There were 344,000 job openings in construction, seasonally adjusted, at the end of March, up 26% from February and up 51% y/y from March 2020, when covid-related shutdowns were peaking, BLS reported on Tuesday in its latest Job Openings and Labor Turnover Survey (JOLTS) release. Hires in March totaled 445,000, the most for any month since October 2019 and the most for march since 2007. The March total up 12% from February and up 10% y/y. There were 150,000 layoffs and discharges, down 38% from a month earlier and down 76% y/y. Quits totaled 184,000, the most since February 2019, up 9.5% for month and up 36% y/y. Together, these data suggest contractors have increased their hiring and would like to hire more workers, as workers gain confidence that they can quit and find another job. However, JOLTS data combines nonresidential construction with residential, and it is not possible to tell if the demand and openings are coming from both segments of the industry.
The Dodge Momentum Index jumped 8.6% in April from the revised March reading, Dodge Data & Analytics reported on May 7. The index “is a monthly measure of the first (or initial) report for nonresidential building projects in planning, which have been shown to lead construction spending for nonresidential buildings by a full year….April’s gain marks the fifth consecutive monthly increase, and similar to February and March, was due to a large increase in institutional buildings entering the planning stage, while commercial planning eased by less than 1%. Since hitting its nine-year low in January, institutional planning has rebounded substantially, climbing 77% over the last three months. Healthcare and laboratory projects continue to dominate the sector, pushing institutional planning 50% higher on a [y/y] basis. Conversely, the commercial component has slipped in recent months as fewer warehouse projects have entered planning, though the sector is 21% higher than in April 2020. Overall, the Momentum Index is 31% higher than last April, which was the first full month of COVID-19 shutdowns….April’s data highlights the nascent recovery underway in institutional building. However, given the average length of time between planning and project start, this rise will likely not impact construction starts until late 2021 or early 2022.”

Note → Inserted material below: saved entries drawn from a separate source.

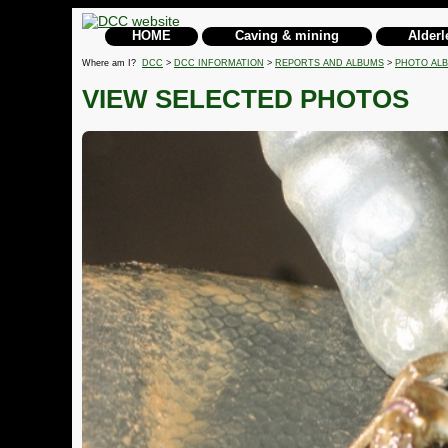
HOME
Caving & mining
Alderl
Where am I?
DCC
>
DCC INFORMATION
>
REPORTS AND ALBUMS
>
PHOTO AL
VIEW SELECTED PHOTOS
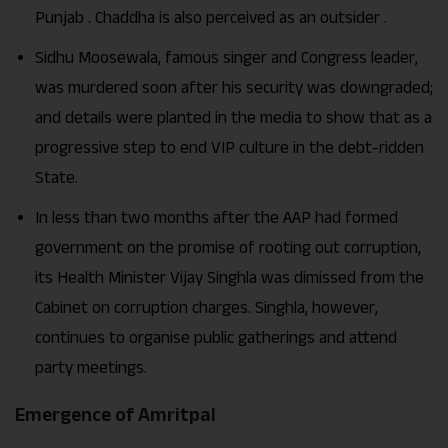
Punjab . Chaddha is also perceived as an outsider .
Sidhu Moosewala, famous singer and Congress leader,
was murdered soon after his security was downgraded;
and details were planted in the media to show that as a
progressive step to end VIP culture in the debt-ridden
State.
In less than two months after the AAP had formed
government on the promise of rooting out corruption,
its Health Minister Vijay Singhla was dimissed from the
Cabinet on corruption charges. Singhla, however,
continues to organise public gatherings and attend
party meetings.
Emergence of Amritpal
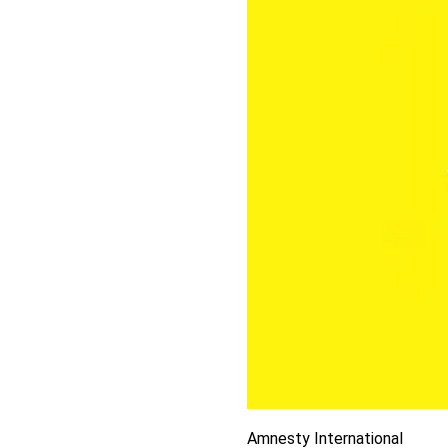
Amnesty International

“Total state tax revenues patterns were markedly different this past year compared to most years, with dramatic declines in the April-June 2020 quarter, followed by average increases over the rest of the year, Lucy Dadayan of the Urban Institute reported on Tuesday. “On net, state revenues increased by $9.5 billion or 1.0% between April 2020 and March 2021 compared to the same period a year earlier….The national picture masks large variations across states; revenues declined in 18 states and by 8% or more in six states (Alaska, Hawaii, Florida, Nevada, North Dakota, and Texas), while revenues increased in 31 states and by more than 8% in two states (Idaho and Utah) over the past year.” State tax revenues are an important source of state and local construction funding. In addition, federal relief legislation in the past year is adding hundreds of billions of dollars to state and local revenues. While most of the money is not reserved for construction, the funds will allow agencies to avoid cuts needed to balance their budgets.